• [Document excerpt]:
---+---
Staying the Course Isn't Goal of Some Marathon Runners

March 25, 1998|RANDY HARVEY

You've just crossed the finish line after running 26.2 miles in the Los Angeles Marathon and are pleased to see you've finished in 10,000th place. That's not half bad, you tell yourself, considering there are at least 19,000 other runners.

Then you look around and see the guy who has been awarded 9,999th place.

You didn't see him busting his bunions on the course alongside you.

Doesn't that sweat running down his face look more like Evian water that maybe he has poured over his head?

Is that a Metro ticket that just fell out of his pocket?

Could he be the lowest form of life in the runners' world, a course-cutter?

Suddenly, you're outraged.

You should be 9,999th.

It happens.

History's most famous course-cutter was Rosie Ruiz, the 1980 Boston Marathon winner until it was discovered 24 hours later that she had run all of one mile. The women's winner in Los Angeles last year, Nadezhda Ilynia, was disqualified because she cut corners at three different points.

But, because race leaders attract so much attention from officials, media and other competitors, there aren't many instances of course-cutting among elite runners. Most cheaters are back in the pack, cloaked in anonymity.
---+---
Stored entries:
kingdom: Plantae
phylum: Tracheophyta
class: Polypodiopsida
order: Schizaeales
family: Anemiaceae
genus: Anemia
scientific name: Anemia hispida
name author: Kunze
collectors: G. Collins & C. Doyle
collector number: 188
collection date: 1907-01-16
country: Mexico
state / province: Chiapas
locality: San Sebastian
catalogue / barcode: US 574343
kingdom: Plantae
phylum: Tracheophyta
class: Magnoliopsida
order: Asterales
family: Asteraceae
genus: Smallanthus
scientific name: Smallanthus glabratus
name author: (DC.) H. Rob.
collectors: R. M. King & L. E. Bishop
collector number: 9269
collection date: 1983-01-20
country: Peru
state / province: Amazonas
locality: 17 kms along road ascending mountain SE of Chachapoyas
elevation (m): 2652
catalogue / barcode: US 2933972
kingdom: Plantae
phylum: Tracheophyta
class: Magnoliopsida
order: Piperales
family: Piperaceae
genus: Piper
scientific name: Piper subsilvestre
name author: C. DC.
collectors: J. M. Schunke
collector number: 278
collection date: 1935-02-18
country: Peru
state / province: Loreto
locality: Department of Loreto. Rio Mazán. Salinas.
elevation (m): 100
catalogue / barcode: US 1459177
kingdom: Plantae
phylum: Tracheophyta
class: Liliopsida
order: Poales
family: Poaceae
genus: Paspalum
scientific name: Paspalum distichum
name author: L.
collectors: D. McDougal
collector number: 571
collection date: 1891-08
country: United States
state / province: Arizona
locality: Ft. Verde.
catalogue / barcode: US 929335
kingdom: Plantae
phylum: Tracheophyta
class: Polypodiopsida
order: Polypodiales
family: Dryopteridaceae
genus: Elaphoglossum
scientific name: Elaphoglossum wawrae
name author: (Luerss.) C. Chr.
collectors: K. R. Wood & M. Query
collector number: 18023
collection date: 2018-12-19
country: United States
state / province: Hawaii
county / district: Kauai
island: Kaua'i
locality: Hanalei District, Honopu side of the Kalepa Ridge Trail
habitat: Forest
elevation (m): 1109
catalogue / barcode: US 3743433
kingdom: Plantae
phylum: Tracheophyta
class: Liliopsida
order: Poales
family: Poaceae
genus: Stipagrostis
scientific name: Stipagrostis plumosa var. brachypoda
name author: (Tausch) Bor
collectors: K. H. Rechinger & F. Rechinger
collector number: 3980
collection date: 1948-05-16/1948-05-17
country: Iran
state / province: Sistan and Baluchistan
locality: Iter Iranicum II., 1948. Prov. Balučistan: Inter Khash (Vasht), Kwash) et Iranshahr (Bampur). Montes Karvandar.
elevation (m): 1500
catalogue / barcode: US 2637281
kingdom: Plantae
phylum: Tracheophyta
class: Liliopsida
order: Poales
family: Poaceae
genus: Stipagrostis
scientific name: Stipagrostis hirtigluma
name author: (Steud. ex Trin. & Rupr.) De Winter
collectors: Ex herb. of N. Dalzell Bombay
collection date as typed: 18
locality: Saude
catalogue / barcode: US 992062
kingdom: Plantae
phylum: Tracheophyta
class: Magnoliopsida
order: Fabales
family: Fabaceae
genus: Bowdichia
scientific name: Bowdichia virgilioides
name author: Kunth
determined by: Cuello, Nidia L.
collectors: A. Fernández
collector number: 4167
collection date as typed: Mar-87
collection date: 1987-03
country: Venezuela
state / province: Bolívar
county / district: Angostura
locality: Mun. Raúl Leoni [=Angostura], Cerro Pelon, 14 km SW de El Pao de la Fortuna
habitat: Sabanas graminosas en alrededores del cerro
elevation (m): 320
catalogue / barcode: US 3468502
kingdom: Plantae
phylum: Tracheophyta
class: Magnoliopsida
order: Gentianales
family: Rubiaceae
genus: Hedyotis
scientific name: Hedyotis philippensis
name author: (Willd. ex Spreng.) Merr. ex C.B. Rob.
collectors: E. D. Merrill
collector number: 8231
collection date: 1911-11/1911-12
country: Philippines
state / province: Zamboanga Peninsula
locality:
---+---
• [Direction 1]:
In the article on marathon course-cutting, who won the 1980 Boston Marathon before it came out that she had run only one mile?
• [Direction 2]:
Please reproduce the marathon course-cutting article from "Doesn't that sweat" up to and including "It happens.".
• [Direction 3]:
Write the next part of the article on marathon course-cutting, picking up after its final sentence.
You won't need the entries.

• [Expected output 1]:
Rosie Ruiz

• [Expected output 2]:
Doesn't that sweat running down his face look more like Evian water that maybe he has poured over his head?

Is that a Metro ticket that just fell out of his pocket?

Could he be the lowest form of life in the runners' world, a course-cutter?

Suddenly, you're outraged.

You should be 9,999th.

It happens.

• [Expected output 3]:
The problem is not quite as large as world hunger. The veteran L.A. Marathon referee, Basil Honikman, says an average marathon has no more than five or six deadbeats. But there are enough known ones in the world, he says, that a list circulates among referees.

It's enough of an agitation that officials of Sunday's L.A. Marathon are taking extra precautions, adding a secret electronic checkpoint at a random location that won't be revealed to runners.

Who would cheat in a marathon, an exercise in which the point for most people is exercise?

JoAnn Dahlkoetter, a sports psychologist from San Carlos, Calif., has done studies, producing a profile of a course-cutter.

Psychologists, she says, categorize most along with students who cheat in school, people who perhaps have been driven by their parents to succeed at levels beyond their limitations.

In marathons, she says, they tend to be older people, goal-oriented, probably successful in their careers, but unable to accept that they no longer can achieve athletically.

"They get an award, a fast time in the newspaper and can brag about it at work," she says. "It's a quick fix for their self-esteem."

Then there is another, more criminal type, she says, who suffers from an antisocial personality disorder. Those cheaters delight in seeing whether they can get something without working for it, especially if it's at someone else's expense. When they're too old to fake running, they'll become shoplifters.

Dahlkoetter says races directors are particularly offended by them. They're the ones, she says, who most often pay entry fees with bad checks.

*

Could Eric Karros be the next Wally Pipp? . . .

Pipp, to refresh your memory, was the New York Yankee first baseman who sat out one day because of a headache and lost his job to Lou Gehrig. . . .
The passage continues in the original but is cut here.